Don’t ignore that extracurricular activity

Students of St Mary’s SS Kitende celebrate after receiving a trophy as the champions of the COPA Coca Cola tournament last month. Some of the school’s former football players have gone on to play professional football as a career. Photo by George Katongole

Farouk Miya, the Uganda Cranes striker started playing football as a student at St Mary’s SS Kitende. He is a two-time winner with his former school in 2012 and 2013. Miya, who plays for HNK Gorica in Croatia, is remembered for scoring the winning goal as Uganda broke a 39-year jinx to play in the finals of the Africa Cup of Nations in 2017. His former school is one of the best performers in the COPA Coca Cola tournament that takes place every First Term holiday between secondary schools in the country.

Part of the country’s primary and secondary curriculum are extracurricular activities where students can explore new horizons away from academic. And whereas some may just take this as play time, these activities are a breeding ground for careers and future prospects for these students.

It is this hope that keeps Angel Nanyonga, a Senior Five student at Uganda Martyrs Secondary, Namugongo, alive to her dream of becoming a chess champion. Nayoga shares that: “My passion for chess started as a simple game that I played on the computer. The more I made the moves by just a click, the more I enjoyed playing. I eventually wanted to hold those pawns in my hands and play the real game on the board. With the help of my cousin, and now the school chess games, I was able to learn how to play,” she shares.

Today, as Nanyonga moves the pawns and castles, on a real board, she already feels like a champion. “Not everyone will excel in academics, but also, not everyone will pursue an academic career, and co-curricular activities are thus a credible basis, as one seeks which career to pursue in future,” she notes. Though she has not won any medals, Nanyonga hopes that one day, it will come to pass.

Sense of direction
Furthermore, Geoffrey Lumansi, a parent, emphasises that extracurricular activities are able to give students a sense of direction.
“You can ask a Senior Six leaver what they want to do now that they have left high school, and they have no idea, because school nowadays is more about academics, which is wrong. But if those students had been exposed to other activities, such as music, dance, drama, games and sports, it exposes them to the possibility of turning these into careers.

And they will not be starting from zero, but will carry on their experiences,” Lumansi believes. Hilder Tusasirwe, the head of co-curricular activities at Silver Spoon School, Kibuli, says it is her talent that saw her through school. “In primary school, I was an athlete up to national level and in secondary school, I was on government sponsorship as a netball player, up to university.”

Today, she is the head of co-curricular activities, making a career out of the many hours she enjoyed in co-curricular activities.
She further gives examples of children at her school who are dancers and singers who have gone up to national level competitions, and notes that this kind of exposure and connections they make are important for their future careers.

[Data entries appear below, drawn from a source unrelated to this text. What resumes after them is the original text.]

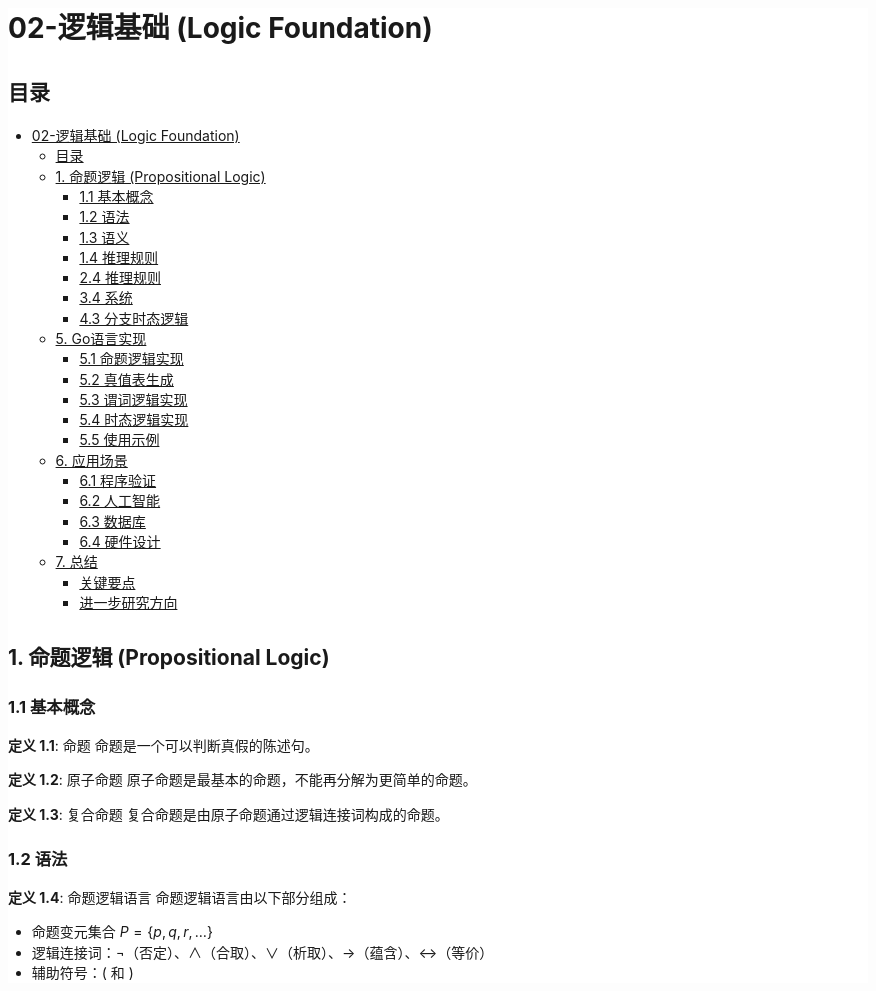 # 02-逻辑基础 (Logic Foundation)

## 目录

- [02-逻辑基础 (Logic Foundation)](#02-逻辑基础-logic-foundation)
  - [目录](#目录)
  - [1. 命题逻辑 (Propositional Logic)](#1-命题逻辑-propositional-logic)
    - [1.1 基本概念](#11-基本概念)
    - [1.2 语法](#12-语法)
    - [1.3 语义](#13-语义)
    - [1.4 推理规则](#14-推理规则)
    - [2.4 推理规则](#24-推理规则)
    - [3.4 系统](#34-系统)
    - [4.3 分支时态逻辑](#43-分支时态逻辑)
  - [5. Go语言实现](#5-go语言实现)
    - [5.1 命题逻辑实现](#51-命题逻辑实现)
    - [5.2 真值表生成](#52-真值表生成)
    - [5.3 谓词逻辑实现](#53-谓词逻辑实现)
    - [5.4 时态逻辑实现](#54-时态逻辑实现)
    - [5.5 使用示例](#55-使用示例)
  - [6. 应用场景](#6-应用场景)
    - [6.1 程序验证](#61-程序验证)
    - [6.2 人工智能](#62-人工智能)
    - [6.3 数据库](#63-数据库)
    - [6.4 硬件设计](#64-硬件设计)
  - [7. 总结](#7-总结)
    - [关键要点](#关键要点)
    - [进一步研究方向](#进一步研究方向)

## 1. 命题逻辑 (Propositional Logic)

### 1.1 基本概念

**定义 1.1**: 命题
命题是一个可以判断真假的陈述句。

**定义 1.2**: 原子命题
原子命题是最基本的命题，不能再分解为更简单的命题。

**定义 1.3**: 复合命题
复合命题是由原子命题通过逻辑连接词构成的命题。

### 1.2 语法

**定义 1.4**: 命题逻辑语言
命题逻辑语言由以下部分组成：

- 命题变元集合 $P = \{p, q, r, \ldots\}$
- 逻辑连接词：$\neg$（否定）、$\wedge$（合取）、$\vee$（析取）、$\rightarrow$（蕴含）、$\leftrightarrow$（等价）
- 辅助符号：$($ 和 $)$

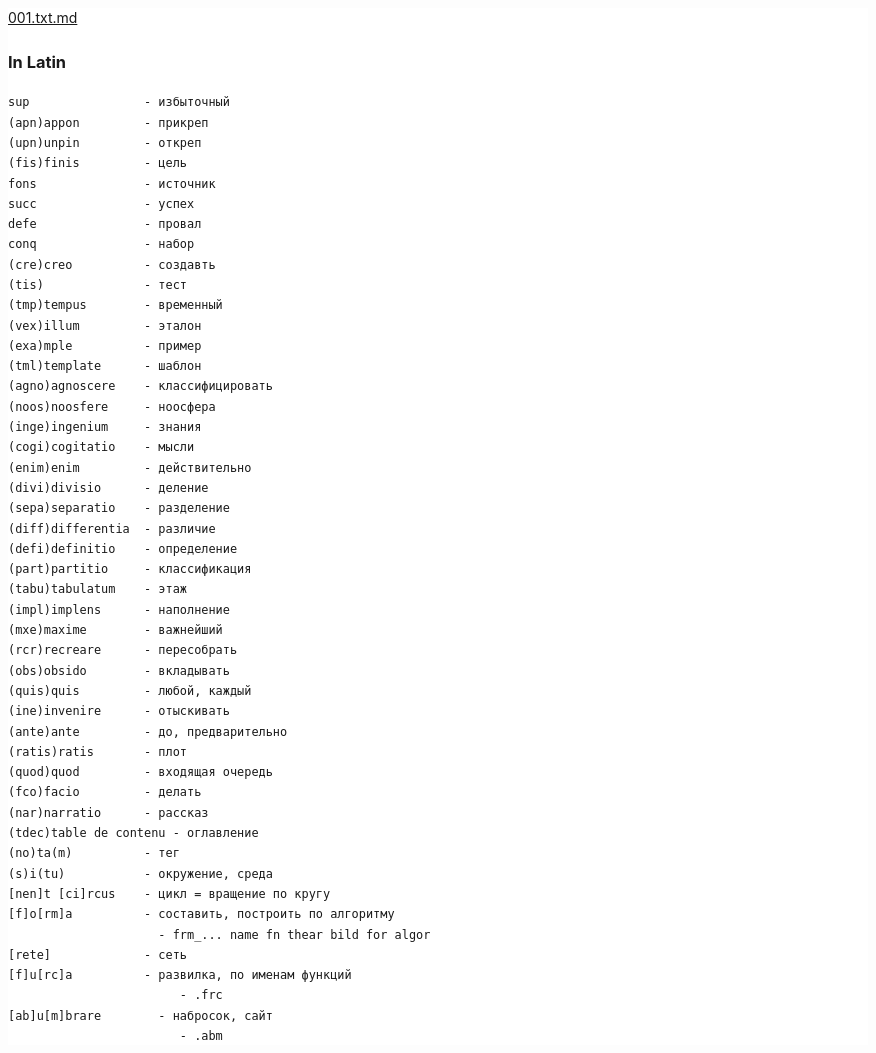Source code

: [001.txt.md](data.d/opus.d/boot.opus/cntx.ins.d/005.lexicon.d/004.abbrriviatins.d/003.in_latin.d/001.txt.md)



 <a id="19fff6fe24a74b82968e884378e8f66c"></a>
### In Latin

    sup                - избыточный
    (apn)appon         - прикреп
    (upn)unpin         - откреп
    (fis)finis         - цель
    fons               - источник
    succ               - успех
    defe               - провал
    conq               - набор
    (cre)creo          - создавть
    (tis)              - тест
    (tmp)tempus        - временный
    (vex)illum         - эталон
    (exa)mple          - пример
    (tml)template      - шаблон
    (agno)agnoscere    - классифицировать
    (noos)noosfere     - ноосфера
    (inge)ingenium     - знания
    (cogi)cogitatio    - мысли
    (enim)enim         - действительно
    (divi)divisio      - деление
    (sepa)separatio    - разделение
    (diff)differentia  - различие
    (defi)definitio    - определение
    (part)partitio     - классификация
    (tabu)tabulatum    - этаж
    (impl)implens      - наполнение
    (mxe)maxime        - важнейший
    (rcr)recreare      - пересобрать
    (obs)obsido        - вкладывать
    (quis)quis         - любой, каждый
    (ine)invenire      - отыскивать
    (ante)ante         - до, предварительно
    (ratis)ratis       - плот
    (quod)quod         - входящая очередь
    (fco)facio         - делать
    (nar)narratio      - рассказ
    (tdec)table de contenu - оглавление 
    (no)ta(m)          - тег
    (s)i(tu)           - окружение, среда
    [nen]t [ci]rcus    - цикл = вращение по кругу
    [f]o[rm]a          - составить, построить по алгоритму
                         - frm_... name fn thear bild for algor 
    [rete]             - сеть
    [f]u[rc]a          - развилка, по именам функций
                            - .frc
    [ab]u[m]brare        - набросок, сайт
                            - .abm
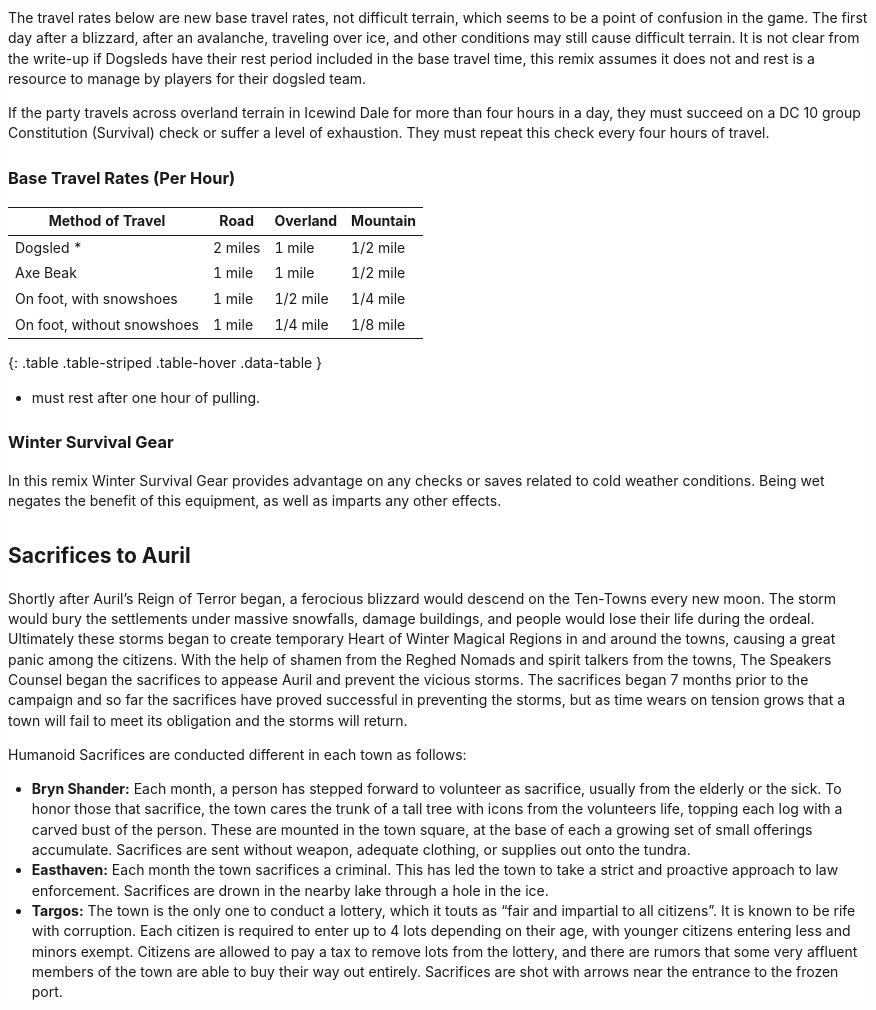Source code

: The travel rates below are new base travel rates, not difficult terrain, which seems to be a point of confusion in the game. The first day after a blizzard, after an avalanche, traveling over ice, and other conditions may still cause difficult terrain. It is not clear from the write-up if Dogsleds have their rest period included in the base travel time, this remix assumes it does not and rest is a resource to manage by players for their dogsled team.

If the party travels across overland terrain in Icewind Dale for more than four hours in a day, they must succeed on a DC 10 group Constitution (Survival) check or suffer a level of exhaustion. They must repeat this check every four hours of travel.

### Base Travel Rates (Per Hour)

|Method of Travel|Road|Overland|Mountain|
|--- |--- |--- |--- |
|Dogsled *|2 miles|1 mile|1/2 mile|
|Axe Beak|1 mile|1 mile|1/2 mile|
|On foot, with snowshoes|1 mile|1/2 mile|1/4 mile|
|On foot, without snowshoes|1 mile|1/4 mile|1/8 mile|
{: .table .table-striped .table-hover .data-table }

* must rest after one hour of pulling.

### Winter Survival Gear

In this remix Winter Survival Gear provides advantage on any checks or saves related to cold weather conditions. Being wet negates the benefit of this equipment, as well as imparts any other effects.

## Sacrifices to Auril

Shortly after Auril’s Reign of Terror began, a ferocious blizzard would descend on the Ten-Towns every new moon. The storm would bury the settlements under massive snowfalls, damage buildings, and people would lose their life during the ordeal. Ultimately these storms began to create temporary Heart of Winter Magical Regions in and around the towns, causing a great panic among the citizens. With the help of shamen from the Reghed Nomads and spirit talkers from the towns, The Speakers Counsel began the sacrifices to appease Auril and prevent the vicious storms. The sacrifices began 7 months prior to the campaign and so far the sacrifices have proved successful in preventing the storms, but as time wears on tension grows that a town will fail to meet its obligation and the storms will return.

Humanoid Sacrifices are conducted different in each town as follows:

  * **Bryn Shander:** Each month, a person has stepped forward to volunteer as sacrifice, usually from the elderly or the sick. To honor those that sacrifice, the town cares the trunk of a tall tree with icons from the volunteers life, topping each log with a carved bust of the person. These are mounted in the town square, at the base of each a growing set of small offerings accumulate. Sacrifices are sent without weapon, adequate clothing, or supplies out onto the tundra.
  * **Easthaven:** Each month the town sacrifices a criminal. This has led the town to take a strict and proactive approach to law enforcement. Sacrifices are drown in the nearby lake through a hole in the ice.
  * **Targos:** The town is the only one to conduct a lottery, which it touts as “fair and impartial to all citizens”. It is known to be rife with corruption. Each citizen is required to enter up to 4 lots depending on their age, with younger citizens entering less and minors exempt. Citizens are allowed to pay a tax to remove lots from the lottery, and there are rumors that some very affluent members of the town are able to buy their way out entirely. Sacrifices are shot with arrows near the entrance to the frozen port.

In addition, the discipline, hard work and endurance that extra-curricular activities require from the participants are all prerequisite in pursuing a career.

Academic excellence
“We have children who play chess and we have so far organised two national chess competitions for primary pupils at national level. These pupils have won the competitions but even in class, these are good performers because chess is a brain game that helps them think and analyse every move, not just in the game but in class as well,” Tusasirwe says.

She also says that the many clubs and societies of co-curricular activities in schools; “Like art and technology, where they are equipped with practical skills such as sewing. We have activities in Home Economics where pupils are taught baking, knitting, that even if the children left school, they would be able to do these things and survive. Personally, my daughter who is in Primary Five came back and asked me to buy requirements for baking, and she baked a very good cake!.”

Confidence
“In debating clubs, we are nurturing and training future public speakers and writers, because this is giving them a great platform to practice and gain confidence,” Tusasirwe says. Self-confidence is the most attractive quality someone can have.

Encourage a child to be part of an extracurricular activity today because some of the big enterprises you see today started out as hobbies of their owners.

Alternatives
We are in an era where some parents will tell you that, ‘I do not mind about the grades my child gets, because not everyone may be excellent in academics but may have interest in co-curricular activities. “So, we have 10 clubs, and offering all those alternatives to children, it gets them exposed and not just for fun, but for the future.

Every Thursday afternoon, we spend time in our different clubs, we would have spent that time in class, but because we know that they benefit from these activities, we spare the time,” Hilder Tusasirwe, the head of co-curricular activities at Silver Spoon School, says.